Inside Job – Mark Reuss Named General Motors President

AutoInformed.com - Ken Zino

Then GM President of North America, Mark Reuss, gets out of the Cadillac CTS-V after taking the car on hot laps at the Monticello Motor Club in New York State.

General Motors (NYSE: GM) today announced the appointment of Mark Reuss, 54, as company president, effective immediately. The news comes as GM reports a mediocre -1.6% decline in sales for 2018 and is in the process of trimming the organization. Reuss who currently leads the Global Product Group and struggling Cadillac replaces Dan Ammann. Reuss will now assume responsibility for the Quality organization as well. The size of his empire won’t be known until GM updates its employment figures after the exit packages, layoffs and firings.

Reuss’s father – Lloyd Reuss – also served as President of General Motors Corporation from 1990 until his firing in January 1993 after 35 years at was then clearly the dominate U.S. automaker. GM has recovered since 1991 and a humiliating taxpayer-subsidized government bailout after the biggest industrial bankruptcy in U.S. history filed in 2009. (Treasury No Longer Owns GM Common Stock, Taxpayers to Turn Profit from Controversial TARP BailoutsTreasury Makes $245 Million in Added Profits from TARP)

However, the lingering question whether a GM-lifer can reform a still struggling automaker that is currently restructuring once again remains to haunt Reuss. (General Motors Revises 2015 Strategy to Slash Costs and Streamline Engineering as Market and Competition Toughen)

Like his father, Mark Reuss held a variety of senior level positions at GM. Reuss, a mechanical engineer, began his GM life as a student intern in 1983. He has held numerous engineering and management positions, including chief engineer of GM’s large luxury vehicles.

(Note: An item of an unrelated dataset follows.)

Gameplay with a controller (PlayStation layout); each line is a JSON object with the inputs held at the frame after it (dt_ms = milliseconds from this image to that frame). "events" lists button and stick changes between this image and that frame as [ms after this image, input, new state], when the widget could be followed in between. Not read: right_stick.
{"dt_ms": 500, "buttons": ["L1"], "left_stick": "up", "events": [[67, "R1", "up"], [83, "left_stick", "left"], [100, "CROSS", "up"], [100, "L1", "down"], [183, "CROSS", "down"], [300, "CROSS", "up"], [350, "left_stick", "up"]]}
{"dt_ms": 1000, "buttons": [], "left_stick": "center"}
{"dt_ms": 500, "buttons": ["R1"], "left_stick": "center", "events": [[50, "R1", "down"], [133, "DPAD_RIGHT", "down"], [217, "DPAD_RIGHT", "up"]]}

He created and led the GM Performance Division in 2001 while serving as executive director of Architecture Engineering. In this role, he was responsible for GM’s racing vehicles including the well-reviewed V-Series Cadillac and SS Chevrolet special editions. In 2005, he was appointed executive director of GM’s North America Vehicle Systems and Architecture, and a year later was named executive director of Global Vehicle Integration, Safety and Virtual Development.

A lifelong “car guy,” Reuss is a certified industry pool test driver on the North Course of the Nürburgring Motorsport Racetrack in Germany, and is licensed for FIA C and IMSA Road Racing. His first car was a 1967 Chevrolet Camaro, which he bought and restored himself. He most infamous racing moment occurred at the Chevrolet-sponsored Detroit Grand Prix last year when he put the Corvette Pace Car into the wall at a wet pit exit.

Reuss once kicked the author’s butt at a closed track in New York State. It’s surprising when the North American president of an auto company appears at a race track to drive a car he worked on as an engineer. It’s embarrassing, though, when he’s as fast, well frankly faster, than any hot shoe out there. I was looking at Reuss’s taillights – in the distance all the way round.  (see AutoInformed on Driving the Cadillac CTS-V Coupe)

So, the question remains at AutoInformed whether Reuss will help GM find a new, clear road as it transforms into a mobility company or lead it to another spectacular shunt and crash?

“Mark has played a critical role in leading the development of the company’s award-winning vehicles while transitioning his team to prepare for growing electrification and autonomous technologies,” said GM Chairman and CEO Mary Barra.

Reuss added responsibilities for Cadillac and global portfolio planning in June 2018. Since then, he has been building an integrated product development and Cadillac organization to support an accelerated product and technology launch cadence and the brand’s global growth plans. Cadillac will be introducing a new vehicle every six months through 2021.

Reuss has also been leading the claimed transformation of the company’s global product development workforce and processes to drive world-class levels of engineering in advanced technologies and improve quality and speed to market. He is doubling the resources allocated to electric and autonomous vehicle programs in the next two years.